The United States Delegation was generally satisfied with the accomplishments of the Third Special Session. The discussions of illicit traffic, drug abuse and scientific research publicized the latest information in all these fields. The discussion of the INCB Report illumined the contribution the Board makes to drug control and strengthened its international support. The consideration of UNFDAC operations elicited constructive criticism which should benefit the Fund in the future. The discussion of world opium supply developed the international consensus prerequisite for searching for solutions to the supply problem without endangering control procedures. The various resolutions adopted by the Commission were designed to improve the efficiency of international organizations concerned with drug control and to encourage governments to increase their efforts in eliminating drug abuse, goals which the United States shares fully. This special session of the Commission maintained the momentum of past international activity designed to eliminate drug abuse as a major world problem.
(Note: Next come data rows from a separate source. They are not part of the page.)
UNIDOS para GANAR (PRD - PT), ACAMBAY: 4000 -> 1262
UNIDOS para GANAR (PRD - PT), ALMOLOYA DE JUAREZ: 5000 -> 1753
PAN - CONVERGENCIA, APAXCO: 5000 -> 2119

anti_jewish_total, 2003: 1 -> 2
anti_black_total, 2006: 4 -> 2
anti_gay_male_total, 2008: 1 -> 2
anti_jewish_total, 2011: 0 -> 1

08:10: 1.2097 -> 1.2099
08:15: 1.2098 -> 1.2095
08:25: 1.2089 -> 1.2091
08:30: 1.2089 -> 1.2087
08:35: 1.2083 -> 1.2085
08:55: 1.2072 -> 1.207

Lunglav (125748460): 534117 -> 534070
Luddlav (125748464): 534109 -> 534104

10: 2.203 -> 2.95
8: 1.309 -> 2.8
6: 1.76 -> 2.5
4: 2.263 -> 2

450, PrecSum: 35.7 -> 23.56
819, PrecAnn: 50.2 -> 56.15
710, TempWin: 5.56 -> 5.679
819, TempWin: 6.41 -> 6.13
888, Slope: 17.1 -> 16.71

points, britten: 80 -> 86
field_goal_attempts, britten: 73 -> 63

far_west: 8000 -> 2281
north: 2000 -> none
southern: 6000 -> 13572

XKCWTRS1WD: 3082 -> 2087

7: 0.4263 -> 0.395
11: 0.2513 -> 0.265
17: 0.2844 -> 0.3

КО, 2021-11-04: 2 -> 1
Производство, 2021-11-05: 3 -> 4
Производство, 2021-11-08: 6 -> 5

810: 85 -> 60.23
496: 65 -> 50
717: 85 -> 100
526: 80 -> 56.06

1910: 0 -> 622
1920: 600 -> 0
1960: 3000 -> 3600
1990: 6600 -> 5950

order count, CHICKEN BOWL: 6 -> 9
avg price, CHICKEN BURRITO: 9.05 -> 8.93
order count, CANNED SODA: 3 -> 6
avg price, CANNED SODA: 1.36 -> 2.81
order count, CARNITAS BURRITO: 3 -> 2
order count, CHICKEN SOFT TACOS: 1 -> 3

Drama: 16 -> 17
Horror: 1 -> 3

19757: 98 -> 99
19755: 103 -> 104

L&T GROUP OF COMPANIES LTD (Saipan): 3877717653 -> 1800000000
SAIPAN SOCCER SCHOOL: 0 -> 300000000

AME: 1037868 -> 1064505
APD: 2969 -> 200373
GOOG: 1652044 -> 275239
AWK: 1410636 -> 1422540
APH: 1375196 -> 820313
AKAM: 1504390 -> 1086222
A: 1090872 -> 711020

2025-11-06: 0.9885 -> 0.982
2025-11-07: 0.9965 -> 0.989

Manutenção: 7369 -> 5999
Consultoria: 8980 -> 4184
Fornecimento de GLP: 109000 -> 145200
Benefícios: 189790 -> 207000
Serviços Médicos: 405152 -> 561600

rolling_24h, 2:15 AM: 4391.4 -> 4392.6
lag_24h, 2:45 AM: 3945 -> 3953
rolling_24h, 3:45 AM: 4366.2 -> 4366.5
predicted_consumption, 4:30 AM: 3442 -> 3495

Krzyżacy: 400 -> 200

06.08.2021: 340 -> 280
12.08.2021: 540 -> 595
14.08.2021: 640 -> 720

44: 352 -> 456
  1. Source: National Archives, RG 59, Central Foreign Policy Files, P740051–1948. Unclassified. Sent to Accra, Algiers, Ankara, Athens, Baghdad, Bangkok, Beirut, Belgrade, Bern, Bonn, Brasilia, Brussels, Bucharest, Budapest, Buenos Aires, Cairo, Canberra, Colombo, Copenhagen, Geneva, Helsinki, Islamabad, Jakarta, Kabul, Kathmandu, Kingston, Kuala Lumpur, Kuwait, Lagos, La Paz, Lima, Lome, London, Madrid, Manila, Mexico, Montevideo, Moscow, Nairobi, Ndjamena, New Delhi, Oslo, Ottawa, Panama, Paris, Phnom Penh, Prague, Pretoria, Rabat, Rangoon, Rome, Saigon, Santiago, Santo Domingo, Seoul, Singapore, Sofia, Stockholm, The Hague, Tunis, Vienna, Peking, Vientiane, Tehran, Tokyo, Warsaw, Wellington, USUN, Tripoli, Asuncion, Bogota, Bridgetown, Caracas, Curacao, Nassau, Quito, Hong Kong, Amman, and Tel Aviv. Drafted by Cavanaugh; cleared in S/NM; and approved by Vance. The appendices were not found.
  2. The Airgram forwarded the report of the U.S. delegation to the Third Special Session of the UN Commission on Narcotic Drugs.